[DIRECTIONS FOR THIS TASK] Instruction for the entries that follow: retype exactly the lines from the line with "right wrist: (85, 282, -5)" to the line with "right wrist: (176, 281, 7)", both included, and omit all others.

○ ○ ○

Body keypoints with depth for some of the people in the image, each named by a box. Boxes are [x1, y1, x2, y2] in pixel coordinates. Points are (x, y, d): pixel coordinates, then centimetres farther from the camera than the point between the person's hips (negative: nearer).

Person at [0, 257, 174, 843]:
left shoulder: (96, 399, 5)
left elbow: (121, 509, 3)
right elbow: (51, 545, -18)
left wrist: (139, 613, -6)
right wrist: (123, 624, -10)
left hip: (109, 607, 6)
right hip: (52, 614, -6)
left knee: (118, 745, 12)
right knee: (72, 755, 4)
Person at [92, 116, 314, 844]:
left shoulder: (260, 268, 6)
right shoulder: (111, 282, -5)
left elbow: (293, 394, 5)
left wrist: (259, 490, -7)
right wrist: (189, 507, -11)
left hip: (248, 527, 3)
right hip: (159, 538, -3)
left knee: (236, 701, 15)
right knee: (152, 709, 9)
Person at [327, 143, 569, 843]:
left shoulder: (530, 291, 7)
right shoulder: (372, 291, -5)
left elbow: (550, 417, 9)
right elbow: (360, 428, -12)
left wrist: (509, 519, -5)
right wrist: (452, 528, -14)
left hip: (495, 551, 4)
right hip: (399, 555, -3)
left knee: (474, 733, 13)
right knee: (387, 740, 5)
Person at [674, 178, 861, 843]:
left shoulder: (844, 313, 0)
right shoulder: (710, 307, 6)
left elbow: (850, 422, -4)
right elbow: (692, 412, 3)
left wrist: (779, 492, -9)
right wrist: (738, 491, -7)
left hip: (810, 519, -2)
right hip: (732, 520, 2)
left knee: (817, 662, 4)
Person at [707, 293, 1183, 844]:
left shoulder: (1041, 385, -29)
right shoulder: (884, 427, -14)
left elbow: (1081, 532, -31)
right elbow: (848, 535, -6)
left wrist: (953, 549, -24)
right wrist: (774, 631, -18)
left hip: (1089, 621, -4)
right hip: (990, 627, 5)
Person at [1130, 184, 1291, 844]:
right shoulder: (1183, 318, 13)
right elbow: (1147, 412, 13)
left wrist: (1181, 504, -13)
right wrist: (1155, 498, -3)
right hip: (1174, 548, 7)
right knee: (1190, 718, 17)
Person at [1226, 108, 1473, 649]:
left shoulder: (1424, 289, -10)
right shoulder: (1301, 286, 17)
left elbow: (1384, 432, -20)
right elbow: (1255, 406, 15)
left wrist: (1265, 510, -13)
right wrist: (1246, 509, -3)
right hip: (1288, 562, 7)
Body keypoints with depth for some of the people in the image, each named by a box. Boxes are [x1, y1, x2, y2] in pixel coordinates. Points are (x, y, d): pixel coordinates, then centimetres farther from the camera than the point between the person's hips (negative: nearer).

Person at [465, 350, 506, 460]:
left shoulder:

○ ○ ○

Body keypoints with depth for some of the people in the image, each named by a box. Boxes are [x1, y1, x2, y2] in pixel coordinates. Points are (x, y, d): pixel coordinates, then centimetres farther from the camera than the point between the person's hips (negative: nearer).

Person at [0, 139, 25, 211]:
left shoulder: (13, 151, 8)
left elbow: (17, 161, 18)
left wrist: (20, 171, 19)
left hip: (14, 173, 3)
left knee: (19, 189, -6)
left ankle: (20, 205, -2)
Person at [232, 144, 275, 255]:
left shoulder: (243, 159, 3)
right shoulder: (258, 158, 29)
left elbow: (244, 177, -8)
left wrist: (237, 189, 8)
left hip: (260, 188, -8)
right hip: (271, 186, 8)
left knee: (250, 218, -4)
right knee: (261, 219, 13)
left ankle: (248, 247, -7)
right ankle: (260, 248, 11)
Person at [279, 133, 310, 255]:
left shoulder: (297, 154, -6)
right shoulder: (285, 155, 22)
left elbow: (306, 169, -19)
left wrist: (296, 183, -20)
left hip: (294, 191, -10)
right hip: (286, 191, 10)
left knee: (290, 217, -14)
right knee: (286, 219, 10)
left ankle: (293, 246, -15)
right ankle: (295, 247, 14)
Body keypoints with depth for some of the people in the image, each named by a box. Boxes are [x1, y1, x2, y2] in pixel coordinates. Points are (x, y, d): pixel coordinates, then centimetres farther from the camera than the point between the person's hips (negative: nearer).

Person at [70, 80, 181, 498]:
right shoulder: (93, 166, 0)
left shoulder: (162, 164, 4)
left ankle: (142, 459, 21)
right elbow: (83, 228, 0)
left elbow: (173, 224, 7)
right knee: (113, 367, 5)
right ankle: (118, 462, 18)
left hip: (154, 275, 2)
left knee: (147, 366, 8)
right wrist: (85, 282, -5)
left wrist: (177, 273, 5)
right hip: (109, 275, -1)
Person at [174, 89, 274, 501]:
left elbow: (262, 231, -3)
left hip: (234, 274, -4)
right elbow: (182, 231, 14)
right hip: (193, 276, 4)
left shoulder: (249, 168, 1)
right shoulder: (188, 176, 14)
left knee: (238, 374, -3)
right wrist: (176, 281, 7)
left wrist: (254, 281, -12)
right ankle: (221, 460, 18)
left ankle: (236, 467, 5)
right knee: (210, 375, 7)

○ ○ ○

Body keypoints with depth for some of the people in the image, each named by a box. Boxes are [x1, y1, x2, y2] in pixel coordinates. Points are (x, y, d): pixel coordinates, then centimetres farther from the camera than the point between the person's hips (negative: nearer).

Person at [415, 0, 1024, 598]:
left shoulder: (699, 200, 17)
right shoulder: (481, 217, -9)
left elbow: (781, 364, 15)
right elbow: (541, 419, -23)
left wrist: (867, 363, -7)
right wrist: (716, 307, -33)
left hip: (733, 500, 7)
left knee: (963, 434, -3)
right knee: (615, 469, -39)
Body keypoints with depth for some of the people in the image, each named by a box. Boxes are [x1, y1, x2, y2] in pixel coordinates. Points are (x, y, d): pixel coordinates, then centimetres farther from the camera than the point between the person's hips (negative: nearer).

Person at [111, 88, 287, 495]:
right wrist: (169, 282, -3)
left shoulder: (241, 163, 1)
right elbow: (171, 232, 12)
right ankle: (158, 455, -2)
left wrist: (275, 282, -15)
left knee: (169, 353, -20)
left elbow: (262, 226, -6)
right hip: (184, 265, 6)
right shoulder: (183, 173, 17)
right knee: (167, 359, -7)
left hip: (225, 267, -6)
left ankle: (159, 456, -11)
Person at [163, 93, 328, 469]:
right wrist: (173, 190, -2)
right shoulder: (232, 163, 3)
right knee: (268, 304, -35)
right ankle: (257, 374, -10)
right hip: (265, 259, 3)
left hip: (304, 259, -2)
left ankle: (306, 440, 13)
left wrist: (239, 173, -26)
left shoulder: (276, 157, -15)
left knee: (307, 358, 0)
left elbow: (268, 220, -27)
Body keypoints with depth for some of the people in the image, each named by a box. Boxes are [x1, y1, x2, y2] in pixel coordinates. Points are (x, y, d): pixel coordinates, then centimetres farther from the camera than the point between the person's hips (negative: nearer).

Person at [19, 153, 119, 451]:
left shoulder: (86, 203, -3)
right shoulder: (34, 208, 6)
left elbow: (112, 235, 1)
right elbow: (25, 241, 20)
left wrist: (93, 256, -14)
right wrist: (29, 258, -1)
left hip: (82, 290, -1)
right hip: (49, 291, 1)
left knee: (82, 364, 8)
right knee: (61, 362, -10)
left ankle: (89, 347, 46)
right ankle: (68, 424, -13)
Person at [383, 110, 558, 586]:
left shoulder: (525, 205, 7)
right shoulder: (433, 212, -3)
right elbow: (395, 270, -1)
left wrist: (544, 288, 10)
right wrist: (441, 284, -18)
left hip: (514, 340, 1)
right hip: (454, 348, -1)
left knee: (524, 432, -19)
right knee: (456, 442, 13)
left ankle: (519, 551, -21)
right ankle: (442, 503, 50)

○ ○ ○

[YOUR SOLUTION]
right wrist: (85, 282, -5)
left wrist: (177, 273, 5)
right hip: (109, 275, -1)
Person at [174, 89, 274, 501]:
left elbow: (262, 231, -3)
left hip: (234, 274, -4)
right elbow: (182, 231, 14)
right hip: (193, 276, 4)
left shoulder: (249, 168, 1)
right shoulder: (188, 176, 14)
left knee: (238, 374, -3)
right wrist: (176, 281, 7)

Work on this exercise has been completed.